Page extract –
>>>
Simulations and Results
Performing Simulations
Once you have incorporated the required statements for modeling a tire into your dataset, you can submit the dataset for simulation. Both the standard Adams Solver and the Adams Car solver can be used.
To submit your dataset to the Adams Solver, do the following:
In a command window, submit your dataset for simulation using the following commands:
■For Linux and Linux platforms, enter:
adams2024_1 -c ru-standard
■For Windows platforms, enter:
adams2024_1 ru-standard
To submit your dataset to the Adams Car solver, do the following:
In a command window, submit your dataset for simulation using the following commands:
■For Linux and Linux platforms, enter:
adams2024_1 -c acar ru-standard
■For Windows platforms, enter:
adams2024_1 acar ru-standard
Note: | If your Adams Dataset uses a 3D Spline Road .xml file, the Adams Car solver should be used. |
Outputting Results
The user request REQ902 can output predefined tire results into the request (.req) and results (.res) files. The form of the request statement is:
REQUEST/id
, FUNCTION = USER(902, REQTYP, TIR_ID)/
, ROUTINE = abgTire::req902
where
■902 - Branch flag for tire request subroutine.
<<<
Exercise –
Please repeat the part of the Adams simulation page that starts at the words "Simulations and Results" and ends after the words "can be used.". The material has no role in this task.

Supplied records –
>>>
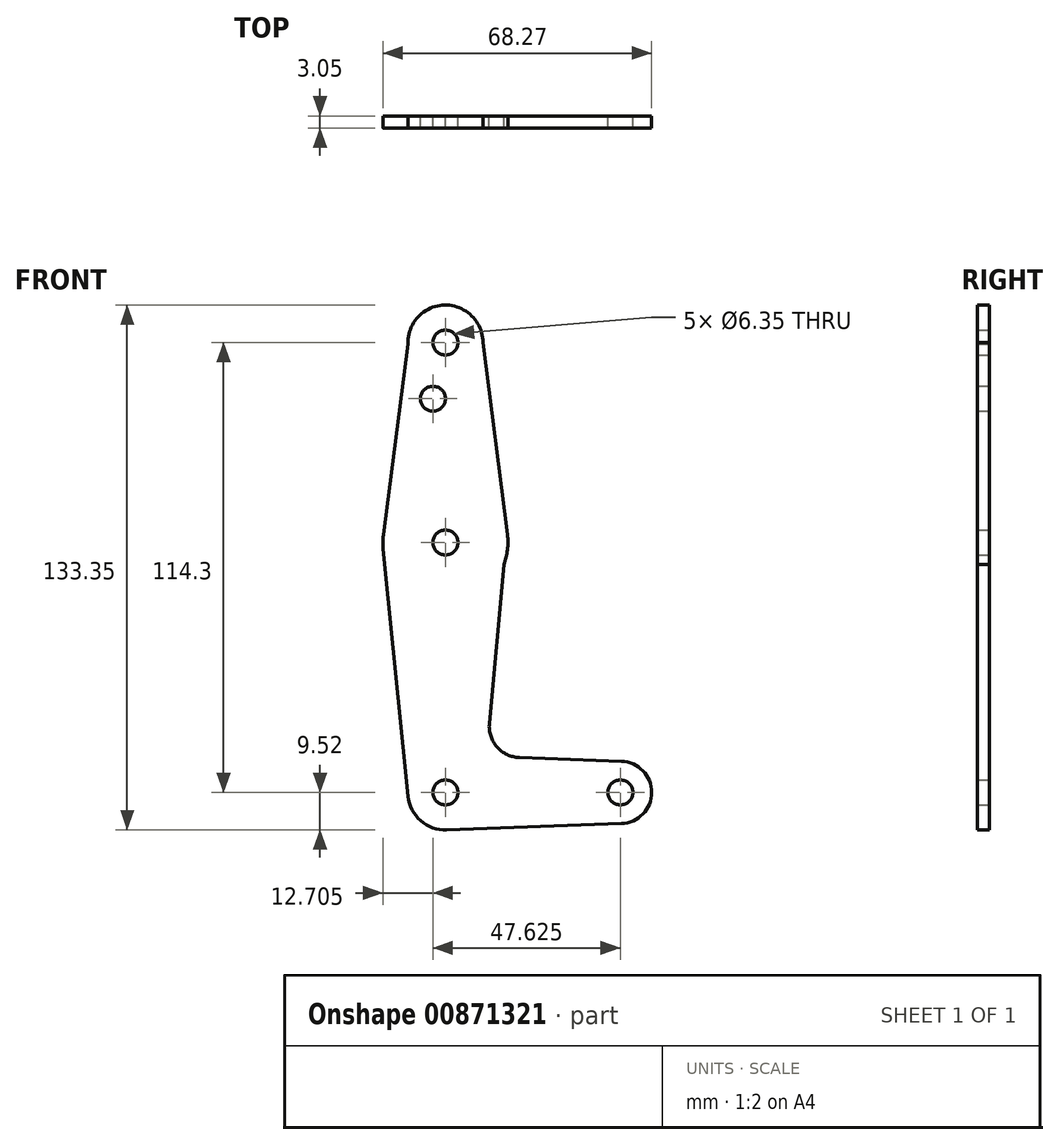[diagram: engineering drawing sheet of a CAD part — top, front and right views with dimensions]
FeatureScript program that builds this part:
annotation { "Feature Type Name" : "Feature", "Feature Type Description" : "" }
export const myFeature = defineFeature(function(context is Context, id is Id, definition is map)
    precondition{}
    {
        {
            var Q0;
            Q0=qCreatedBy(makeId("Front.planeOp"),FACE);
            var sketch = newSketch(context, id + "F0", { "sketchPlane" : qUnion([Q0])});
            skLineSegment(sketch, "E0", {"start": v(0, 114.3) * mm, "end": v(0, 0) * mm, "construction": true});
            skLineSegment(sketch, "E1", {"start": v(0, 0) * mm, "end": v(44.45, 0) * mm, "construction": true});
            skCircle(sketch, "E2", {"center": v(0, 114.3) * mm, "radius": 9.53 * mm});
            skCircle(sketch, "E3", {"center": v(0, 63.5) * mm, "radius": 15.88 * mm});
            skCircle(sketch, "E4", {"center": v(0, 0) * mm, "radius": 9.53 * mm});
            skCircle(sketch, "E5", {"center": v(44.45, 0) * mm, "radius": 7.94 * mm});
            skLineSegment(sketch, "E6", {"start": v(-9.52, 113.92) * mm, "end": v(-15.75, 65.53) * mm});
            skLineSegment(sketch, "E7", {"start": v(9.53, 114.3) * mm, "end": v(15.75, 65.5) * mm});
            skCircle(sketch, "E8", {"center": v(-3.17, 100.03) * mm, "radius": 3.18 * mm});
            skCircle(sketch, "E9", {"center": v(0, 114.3) * mm, "radius": 3.18 * mm});
            skCircle(sketch, "E10", {"center": v(0, 63.5) * mm, "radius": 3.18 * mm});
            skLineSegment(sketch, "E11", {"start": v(-15.8, 61.91) * mm, "end": v(-9.48, -0.95) * mm});
            skLineSegment(sketch, "E12", {"start": v(44.73, -7.93) * mm, "end": v(0.34, -9.52) * mm});
            skLineSegment(sketch, "E13", {"start": v(18.8, 8.86) * mm, "end": v(44.73, 7.93) * mm});
            skLineSegment(sketch, "E14", {"start": v(14.85, 57.89) * mm, "end": v(11.16, 17.53) * mm});
            skCircle(sketch, "E15", {"center": v(44.45, 0) * mm, "radius": 3.18 * mm});
            skCircle(sketch, "E16", {"center": v(0, 0) * mm, "radius": 3.18 * mm});
            skArc(sketch, "E17.filletArc", {"start": v(11.16, 17.53) * mm, "mid": v(13.12, 11.55) * mm, "end": v(18.8, 8.86) * mm});
            skSolve(sketch);
        }
        {
            var Q0;
            Q0 = qSketchRegion(id + "F0", true);
            extrude(context, id + "F1", {"entities" : qUnion([Q0]), "depth" : 3.05 * mm, "offsetDistance" : 25.4 * mm});
        }
    });
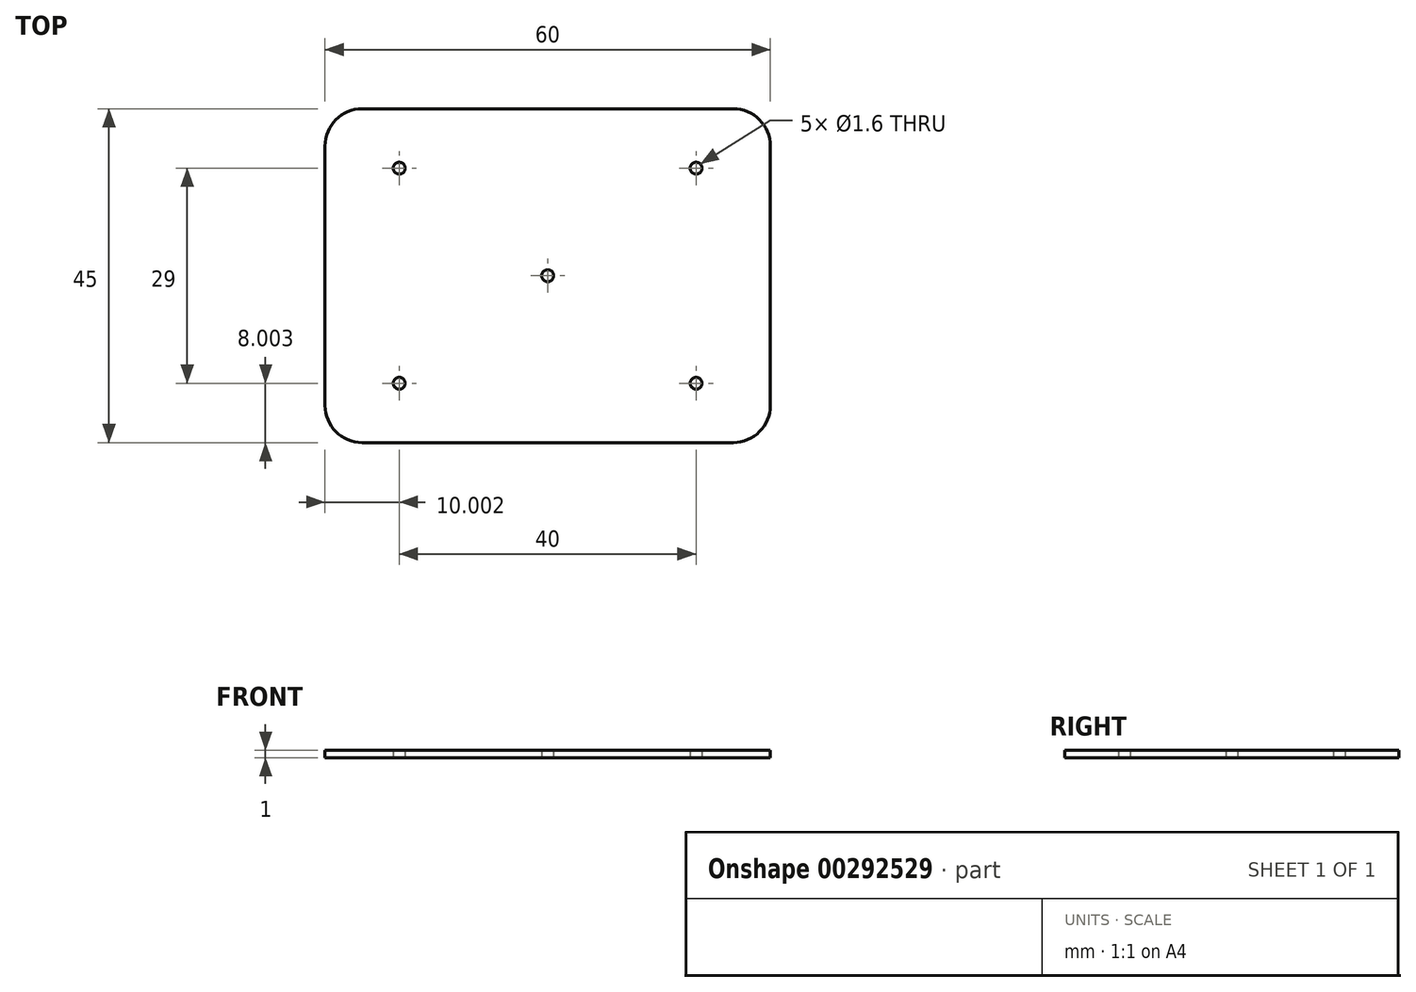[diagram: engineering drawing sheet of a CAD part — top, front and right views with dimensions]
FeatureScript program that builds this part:
annotation { "Feature Type Name" : "Feature", "Feature Type Description" : "" }
export const myFeature = defineFeature(function(context is Context, id is Id, definition is map)
    precondition{}
    {
        {
            var Q0;
            Q0=qCreatedBy(makeId("Top.planeOp"),FACE);
            var sketch = newSketch(context, id + "F0", { "sketchPlane" : qUnion([Q0])});
            skLineSegment(sketch, "E0.bottom", {"start": v(-25.22, 21.8) * mm, "end": v(24.78, 21.8) * mm});
            skLineSegment(sketch, "E0.top", {"start": v(-25.22, -23.2) * mm, "end": v(24.78, -23.2) * mm});
            skLineSegment(sketch, "E0.left", {"start": v(-30.22, 16.8) * mm, "end": v(-30.22, -18.2) * mm});
            skLineSegment(sketch, "E0.right", {"start": v(29.78, 16.8) * mm, "end": v(29.78, -18.2) * mm});
            skPoint(sketch, "E1.visualSharp", {"position": v(-30.22, 21.8) * mm});
            skArc(sketch, "E1.filletArc", {"start": v(-25.22, 21.8) * mm, "mid": v(-28.75, 20.34) * mm, "end": v(-30.22, 16.8) * mm});
            skPoint(sketch, "E2.visualSharp", {"position": v(-30.22, -23.2) * mm});
            skArc(sketch, "E2.filletArc", {"start": v(-30.22, -18.2) * mm, "mid": v(-28.75, -21.73) * mm, "end": v(-25.22, -23.2) * mm});
            skPoint(sketch, "E3.visualSharp", {"position": v(29.78, -23.2) * mm});
            skArc(sketch, "E3.filletArc", {"start": v(24.78, -23.2) * mm, "mid": v(28.32, -21.73) * mm, "end": v(29.78, -18.2) * mm});
            skPoint(sketch, "E4.visualSharp", {"position": v(29.78, 21.8) * mm});
            skArc(sketch, "E4.filletArc", {"start": v(29.78, 16.8) * mm, "mid": v(28.32, 20.34) * mm, "end": v(24.78, 21.8) * mm});
            skCircle(sketch, "E5", {"center": v(-20.22, 13.8) * mm, "radius": 0.8 * mm});
            skCircle(sketch, "E6", {"center": v(19.78, 13.8) * mm, "radius": 0.8 * mm});
            skCircle(sketch, "E7", {"center": v(19.78, -15.2) * mm, "radius": 0.8 * mm});
            skCircle(sketch, "E8", {"center": v(-20.22, -15.2) * mm, "radius": 0.8 * mm});
            skCircle(sketch, "E9", {"center": v(-0.22, -0.7) * mm, "radius": 0.8 * mm});
            skSolve(sketch);
        }
        {
            var Q0;
            Q0=makeQuery(id+"F0.imprint","IMPRINT",FACE,{"disambiguationData":[TD([[makeQuery(id+"F0.imprint","IMPRINT",EDGE,{"derivedFrom":sQuery(id+"F0.wireOp",EDGE,"E0.bottom")}),-1.0]])]});
            extrude(context, id + "F1", {"entities" : qUnion([Q0]), "depth" : 1 * mm});
        }
    });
<<<
Result –
Simulations and Results
Performing Simulations
Once you have incorporated the required statements for modeling a tire into your dataset, you can submit the dataset for simulation. Both the standard Adams Solver and the Adams Car solver can be used.